Stress, which can be considered as a prosodic feature, manifests itself in the speech stream in several ways. Stress patterns seem to be highly language dependent, considering that there is a dichotomy between stress-timed and syllable-timed languages. In stress-timed languages, primary stress occurs at regular intervals, regardless of the number of unstressed syllables in between, whereas in syllable-timed languages syllables tend to be equal in duration and therefore are inclined to follow each other at regular intervals of time. According to Halliday, ‘Salient syllables occur in stress-timed languages at regular intervals’ (1985, 272). Strong syllables bear primary or secondary stress and contain full vowels, whereas weak syllables are unstressed and contain short, central vowels.

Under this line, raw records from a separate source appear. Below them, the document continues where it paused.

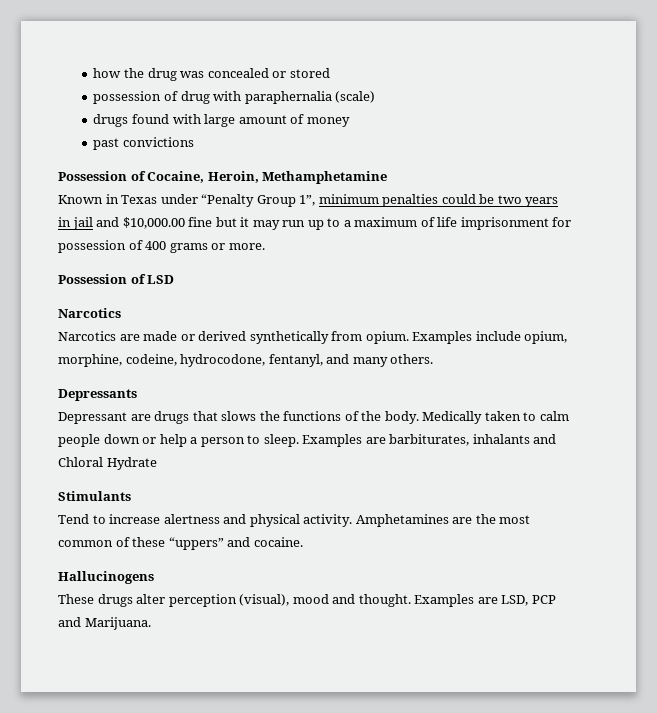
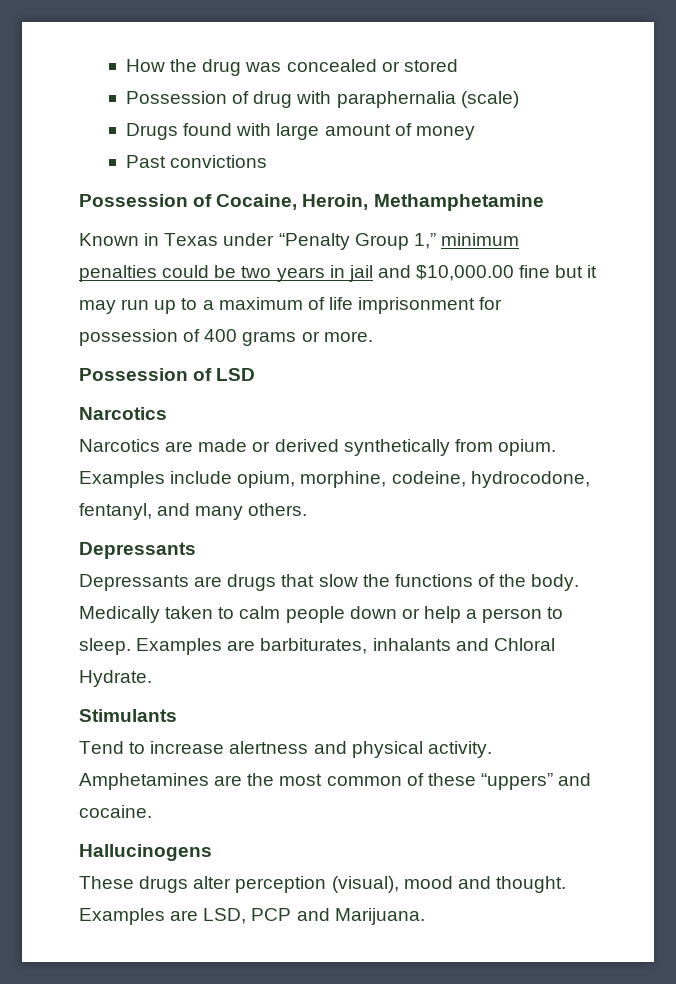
[93,68,122,78] how -> [126,59,166,72] How
[93,91,162,104] possession -> [126,91,228,104] Possession
[93,114,129,127] drugs -> [126,123,179,140] Drugs
[93,138,120,150] past -> [126,155,167,168] Past
[299,195,316,206] 1”, -> [413,233,436,249] 1,”
[58,412,127,424] Depressant -> [79,574,189,591] Depressants
[221,411,257,421] slows -> [318,574,358,587] slow
[106,457,157,470] Hydrate -> [79,670,152,687] Hydrate.

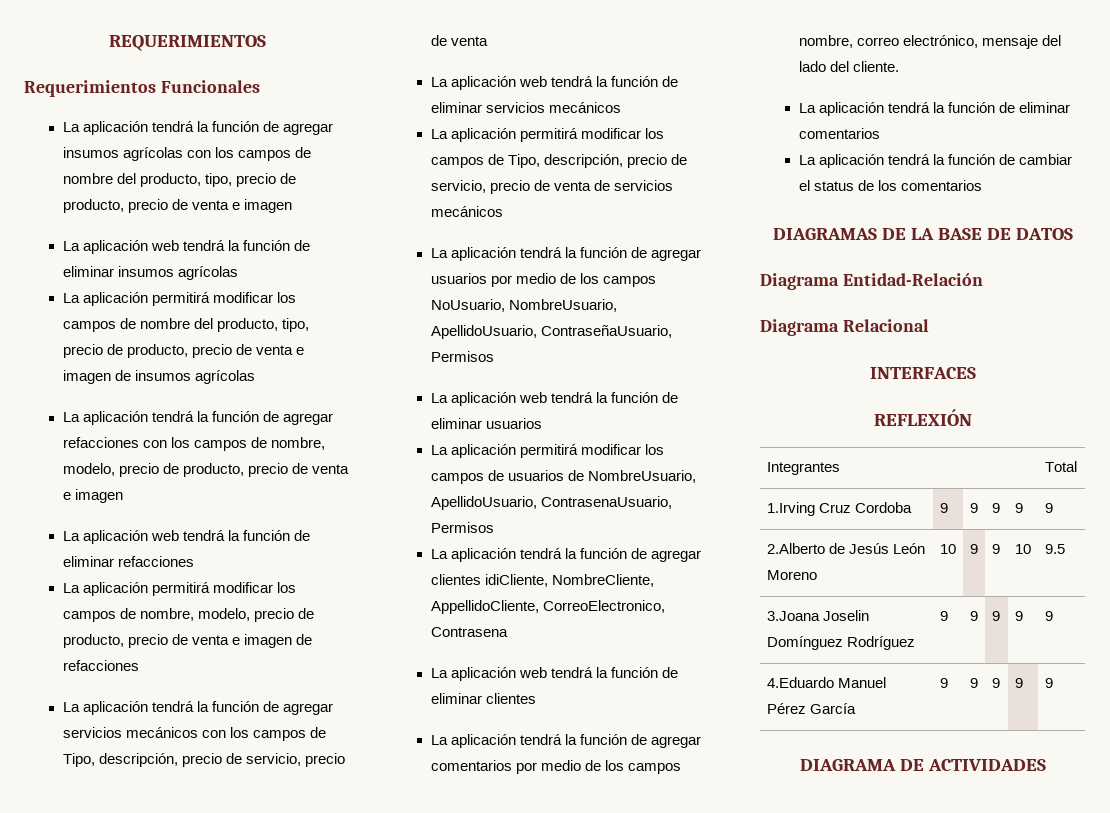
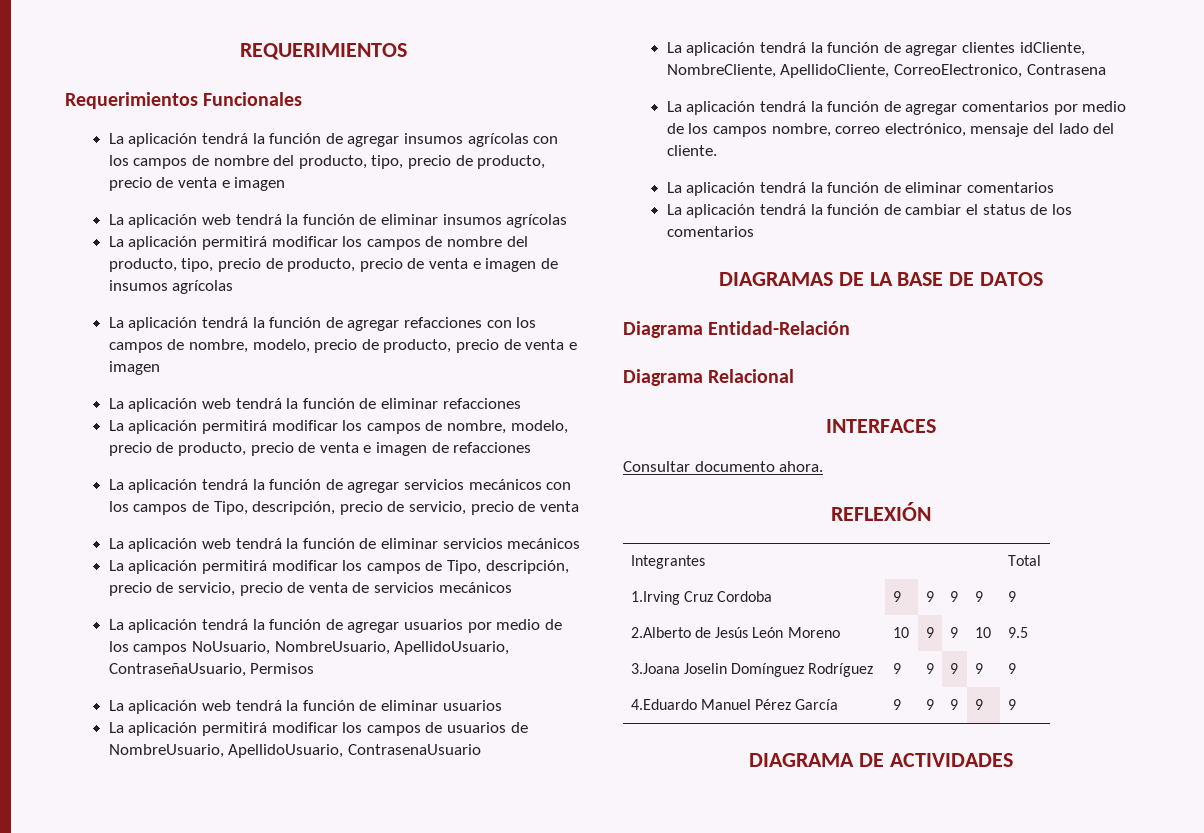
[540,496,672,509] [430,522,494,533] ContrasenaUsuario, Permisos -> [348,744,482,755] ContrasenaUsuario
[484,574,654,587] [430,600,539,614] idiCliente, NombreCliente, AppellidoCliente, -> [1019,42,1085,56] [666,64,890,78] idCliente, NombreCliente, ApellidoCliente,
[430,667,679,681] [430,693,536,704] // La aplicación web tendrá la función de eliminar clientes -> (1106, 69) none
(976, 373) none -> [623,461,824,472] // Consultar documento ahora.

Particularly in English, which is a stress language, speech rhythm has a characteristic pattern that is expressed in the opposition of strong versus weak syllables. Stressed syllables in English are louder, but they also tend to be longer and have a higher pitch. Despite the fact that stress can be also influenced by pragmatic factors such as emphasis, our project aims to capture the natural stress pattern of English in order to extract meaning from sound patterns, too, as they will be delineated by the phonetic structure of natural language.

Presentation

For the presentation of the project we are proposing a poster with the description of how exactly the software works and what its aim is. We also would like to include a pair of headphones and a small screen (or projector) in order to have the data analysis and the sonification process in real time for the audience to experience.

Bibliography Halliday, M. A. K. (1985). An Introduction to Functional Grammar. Arnold, London. Hermann, T., Hunt, A. and Neuhoff, J. G. (eds). (2011). The Sonification Handbook . Logos Verlag Berlin, Berlin. Kramer, G. (1994). Auditory Display: Sonification, Audification, and Auditory Interfaces. Santa Fe Institute Studies in the Sciences of Complexity, Proceedings Vol. XVIII. Addison Wesley, Reading, MA.